Since potassium and sodium are chemically similar -- they are alkali metal elements -- and tend to form singly charged ions, K+ & Na+, while calcium is chemically somewhat different (an alkali earth) and forms doubly charged ions, Ca+2 (which means that we need two aluminum atoms for two silicons, unlike the one for three with potassium and sodium), we might expect potassium and sodium feldspars to be chemically different from calcium feldspar. However, this is only part of the story. Potassium feldspar, KAlSi3O8 is relatively distinct as Orthoclase ("straight break" in Greek), while sodium, NaAlSi3O8 and calcium, CaAl2Si2O8, feldspars form the Plagioclase Series ("slanting break" -- both names describe characteristics of the crystals). A smooth transition occurs from pure sodium to pure calcium in plagioclase, with similar crystal structure. From sodium to potassium we do get the Alkali feldspars, but these form a continuous series only when formed at high temperatures. They therefore do not make as natural a unit as the Plagioclase series.
The key to this peculiarity of the mineralogy is the size of the ions. The potassium ion is very large, at 1.33 Angstroms, while the sodium and calcium ions are not only smaller, but of similar size, 0.93 and 0.99 Angstroms, respectively. With the O-2 ion at 1.40 Angstroms, potassium ions will form cubic (8x) coordination, as at left, but sodium and calcium ions will form octohedral (6x) coordination, as at right. This produces crystals with different structures, which can be distinguished by simple inspection.

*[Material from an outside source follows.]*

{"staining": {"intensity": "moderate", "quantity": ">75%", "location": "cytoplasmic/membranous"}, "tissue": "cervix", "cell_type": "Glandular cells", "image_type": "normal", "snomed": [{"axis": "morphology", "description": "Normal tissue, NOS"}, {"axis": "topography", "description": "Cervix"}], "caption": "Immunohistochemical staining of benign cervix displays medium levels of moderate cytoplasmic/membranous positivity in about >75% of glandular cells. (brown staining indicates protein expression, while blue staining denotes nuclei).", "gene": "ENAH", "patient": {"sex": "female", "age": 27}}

As it happens, basalts and gabbros prefer calcium and granites and rhyolites prefer the akalis. An intermediate plutonic rock, with elevated calcium and reduced silica from grainite, is diorite. Why calcium tends to stick with the more mafic minerals, I do not know. Calcium becomes an important element in continental rocks as it is used by organisms and deposited as calcium carbonate or calcite, CaCO3, in limestone. With some magnesium thrown in we can get dolomite, CaMg(CO3)2.

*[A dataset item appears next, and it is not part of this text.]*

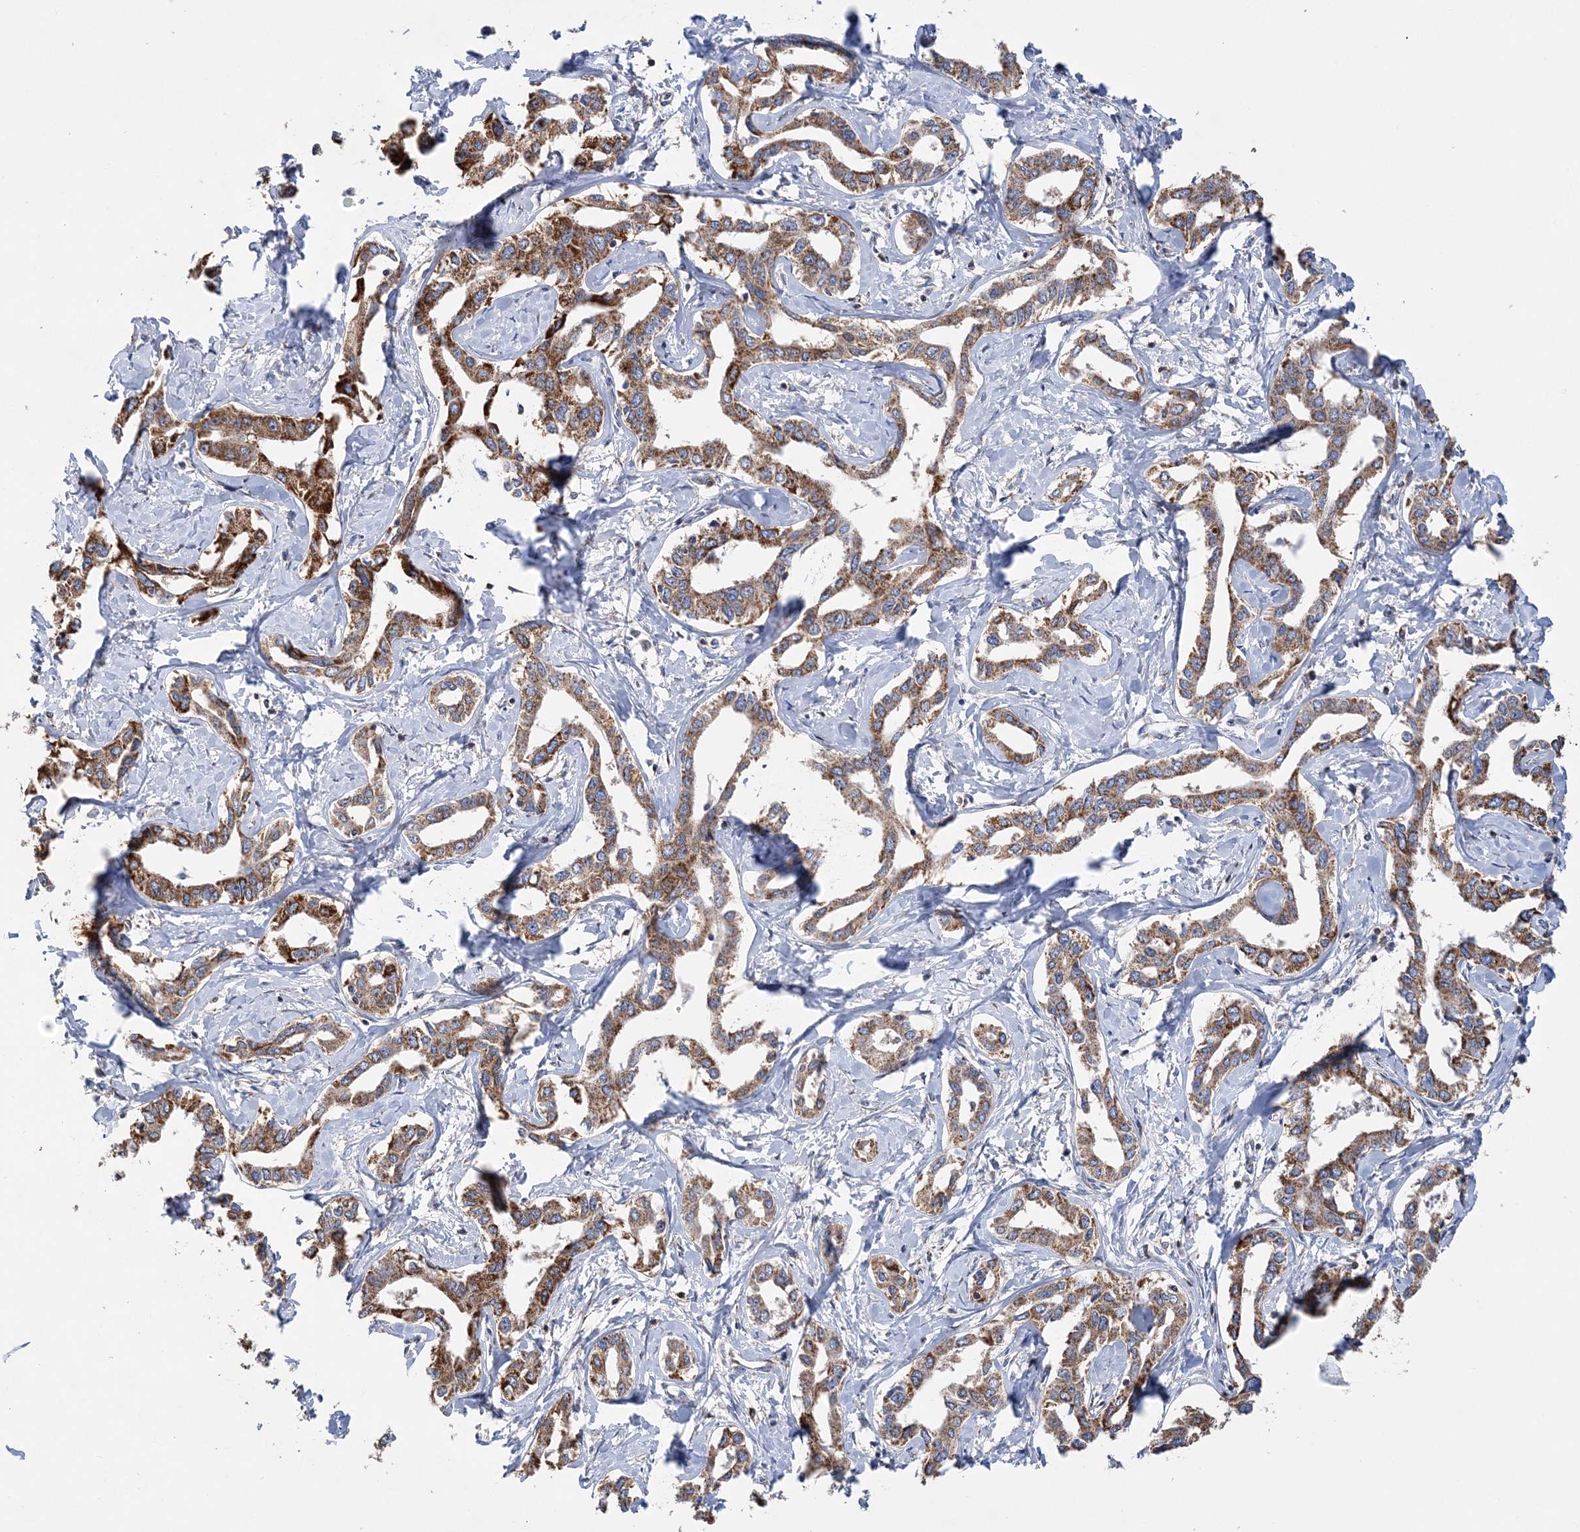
{"staining": {"intensity": "moderate", "quantity": ">75%", "location": "cytoplasmic/membranous"}, "tissue": "liver cancer", "cell_type": "Tumor cells", "image_type": "cancer", "snomed": [{"axis": "morphology", "description": "Cholangiocarcinoma"}, {"axis": "topography", "description": "Liver"}], "caption": "Human liver cancer (cholangiocarcinoma) stained with a protein marker displays moderate staining in tumor cells.", "gene": "TTC32", "patient": {"sex": "male", "age": 59}}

Thus, beginning with the difference between Plutonic and Volcanic rocks, we are led into various issues of mineralogy and the evolution of the earth. The details go on from there. After all, granite itself is a mixtures of minerals -- feldspar, mica, and quartz. We can have different feldspars and different micas, which means that granites can look rather different from one to the other. Biotite mica is black, while muscovite is white. The feldspar in granite can be pink, as in the granite from the Llano Uplift in Texas (with biotite), which is used in Texas government buildings and elsewhere. Even quartz can have different colors from different impurities. In the Black Hills there are marvelous beds of pure pink quartz. A little geology can go a long way. As child, I loved the drive up US 395 and US 6 into the Owens Valley in California. Before I lived in Hawaii, the last time I drove through the Valley was in 1971. It wasn't until the early 90's that I got back. When I did, it was a revelation. The lava flows and cinder cones, some of them red, were unmistakable. It was a world that had previously been invisible, but it is difficult to live in Hawaii without learning about these features. And all of this, of course, was with the great Sierra Nevada, and its massive granitic batholith, off to the west. Questions like, "Why is there volcanic activity east of the Sierra?" cannot even be asked if the features cannot be recognized. The answer, of course, is something else -- the place to start may be John McPhee's great Basin and Range [Farrar, Straus and Giroux, 1982].